▶
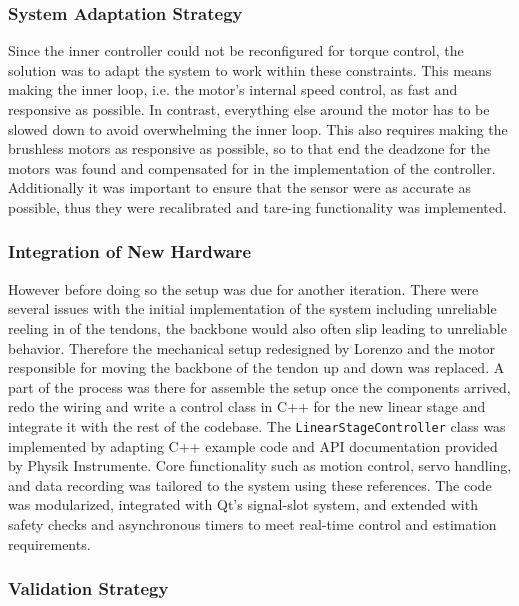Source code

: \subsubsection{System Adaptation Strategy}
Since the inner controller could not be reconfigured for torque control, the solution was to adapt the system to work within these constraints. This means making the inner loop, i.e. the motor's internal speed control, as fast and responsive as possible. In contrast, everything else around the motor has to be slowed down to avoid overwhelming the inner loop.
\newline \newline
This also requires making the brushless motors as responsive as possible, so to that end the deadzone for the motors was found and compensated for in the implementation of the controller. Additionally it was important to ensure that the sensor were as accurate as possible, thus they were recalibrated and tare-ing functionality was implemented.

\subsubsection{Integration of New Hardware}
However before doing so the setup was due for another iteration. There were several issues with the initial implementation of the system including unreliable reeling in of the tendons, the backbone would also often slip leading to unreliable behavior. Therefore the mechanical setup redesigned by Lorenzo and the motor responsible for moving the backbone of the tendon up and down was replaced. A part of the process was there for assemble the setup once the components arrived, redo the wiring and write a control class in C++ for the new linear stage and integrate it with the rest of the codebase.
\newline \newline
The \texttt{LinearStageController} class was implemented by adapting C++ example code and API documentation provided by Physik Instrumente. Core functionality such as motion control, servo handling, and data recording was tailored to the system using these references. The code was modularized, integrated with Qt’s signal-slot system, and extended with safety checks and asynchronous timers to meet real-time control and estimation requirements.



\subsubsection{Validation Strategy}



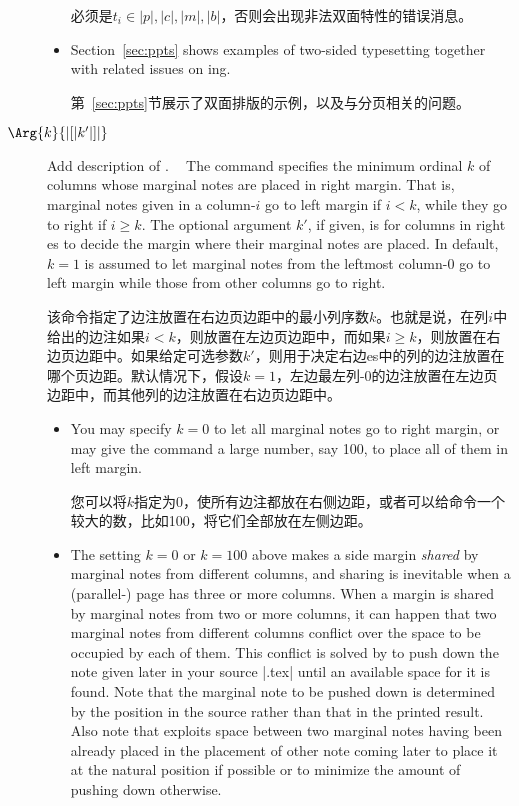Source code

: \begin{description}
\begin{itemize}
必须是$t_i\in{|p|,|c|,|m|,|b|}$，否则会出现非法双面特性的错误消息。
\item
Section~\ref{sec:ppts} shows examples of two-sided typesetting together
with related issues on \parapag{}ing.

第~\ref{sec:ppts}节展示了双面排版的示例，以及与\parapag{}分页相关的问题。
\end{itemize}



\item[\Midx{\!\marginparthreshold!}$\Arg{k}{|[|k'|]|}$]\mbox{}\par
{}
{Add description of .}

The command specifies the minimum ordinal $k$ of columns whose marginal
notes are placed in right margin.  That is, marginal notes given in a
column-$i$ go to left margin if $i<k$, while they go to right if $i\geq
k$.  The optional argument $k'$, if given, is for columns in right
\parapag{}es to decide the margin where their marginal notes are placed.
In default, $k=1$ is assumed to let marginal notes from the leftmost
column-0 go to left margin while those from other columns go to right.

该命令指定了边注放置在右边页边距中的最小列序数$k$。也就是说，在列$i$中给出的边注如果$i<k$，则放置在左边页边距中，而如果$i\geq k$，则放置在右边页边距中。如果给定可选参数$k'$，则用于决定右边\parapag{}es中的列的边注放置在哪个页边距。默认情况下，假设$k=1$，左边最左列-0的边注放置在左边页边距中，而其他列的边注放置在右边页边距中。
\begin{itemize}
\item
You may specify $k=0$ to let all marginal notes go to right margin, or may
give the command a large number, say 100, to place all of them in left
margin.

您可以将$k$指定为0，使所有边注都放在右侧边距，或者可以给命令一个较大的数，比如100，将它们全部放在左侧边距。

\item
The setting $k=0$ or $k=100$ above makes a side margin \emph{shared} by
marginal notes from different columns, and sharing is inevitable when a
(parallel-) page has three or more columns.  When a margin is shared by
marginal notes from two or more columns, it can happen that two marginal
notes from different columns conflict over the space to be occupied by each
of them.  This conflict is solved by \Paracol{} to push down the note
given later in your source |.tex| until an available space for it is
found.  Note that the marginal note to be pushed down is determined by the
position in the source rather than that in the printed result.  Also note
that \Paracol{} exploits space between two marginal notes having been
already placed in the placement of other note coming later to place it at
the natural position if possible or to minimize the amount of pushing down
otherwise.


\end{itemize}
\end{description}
◀
▶ _JOB ITEM_
Copy the records above precisely, and leave every image out of the copy.

▶ _FINISHED TASK_
Source code

: \subsubsection{System Adaptation Strategy}
Since the inner controller could not be reconfigured for torque control, the solution was to adapt the system to work within these constraints. This means making the inner loop, i.e. the motor's internal speed control, as fast and responsive as possible. In contrast, everything else around the motor has to be slowed down to avoid overwhelming the inner loop.
\newline \newline
This also requires making the brushless motors as responsive as possible, so to that end the deadzone for the motors was found and compensated for in the implementation of the controller. Additionally it was important to ensure that the sensor were as accurate as possible, thus they were recalibrated and tare-ing functionality was implemented.

\subsubsection{Integration of New Hardware}
However before doing so the setup was due for another iteration. There were several issues with the initial implementation of the system including unreliable reeling in of the tendons, the backbone would also often slip leading to unreliable behavior. Therefore the mechanical setup redesigned by Lorenzo and the motor responsible for moving the backbone of the tendon up and down was replaced. A part of the process was there for assemble the setup once the components arrived, redo the wiring and write a control class in C++ for the new linear stage and integrate it with the rest of the codebase.
\newline \newline
The \texttt{LinearStageController} class was implemented by adapting C++ example code and API documentation provided by Physik Instrumente. Core functionality such as motion control, servo handling, and data recording was tailored to the system using these references. The code was modularized, integrated with Qt’s signal-slot system, and extended with safety checks and asynchronous timers to meet real-time control and estimation requirements.



\subsubsection{Validation Strategy}



Source code

: \begin{description}
\begin{itemize}
必须是$t_i\in{|p|,|c|,|m|,|b|}$，否则会出现非法双面特性的错误消息。
\item
Section~\ref{sec:ppts} shows examples of two-sided typesetting together
with related issues on \parapag{}ing.

第~\ref{sec:ppts}节展示了双面排版的示例，以及与\parapag{}分页相关的问题。
\end{itemize}



\item[\Midx{\!\marginparthreshold!}$\Arg{k}{|[|k'|]|}$]\mbox{}\par
{}
{Add description of .}

The command specifies the minimum ordinal $k$ of columns whose marginal
notes are placed in right margin.  That is, marginal notes given in a
column-$i$ go to left margin if $i<k$, while they go to right if $i\geq
k$.  The optional argument $k'$, if given, is for columns in right
\parapag{}es to decide the margin where their marginal notes are placed.
In default, $k=1$ is assumed to let marginal notes from the leftmost
column-0 go to left margin while those from other columns go to right.

该命令指定了边注放置在右边页边距中的最小列序数$k$。也就是说，在列$i$中给出的边注如果$i<k$，则放置在左边页边距中，而如果$i\geq k$，则放置在右边页边距中。如果给定可选参数$k'$，则用于决定右边\parapag{}es中的列的边注放置在哪个页边距。默认情况下，假设$k=1$，左边最左列-0的边注放置在左边页边距中，而其他列的边注放置在右边页边距中。
\begin{itemize}
\item
You may specify $k=0$ to let all marginal notes go to right margin, or may
give the command a large number, say 100, to place all of them in left
margin.

您可以将$k$指定为0，使所有边注都放在右侧边距，或者可以给命令一个较大的数，比如100，将它们全部放在左侧边距。

\item
The setting $k=0$ or $k=100$ above makes a side margin \emph{shared} by
marginal notes from different columns, and sharing is inevitable when a
(parallel-) page has three or more columns.  When a margin is shared by
marginal notes from two or more columns, it can happen that two marginal
notes from different columns conflict over the space to be occupied by each
of them.  This conflict is solved by \Paracol{} to push down the note
given later in your source |.tex| until an available space for it is
found.  Note that the marginal note to be pushed down is determined by the
position in the source rather than that in the printed result.  Also note
that \Paracol{} exploits space between two marginal notes having been
already placed in the placement of other note coming later to place it at
the natural position if possible or to minimize the amount of pushing down
otherwise.


\end{itemize}
\end{description}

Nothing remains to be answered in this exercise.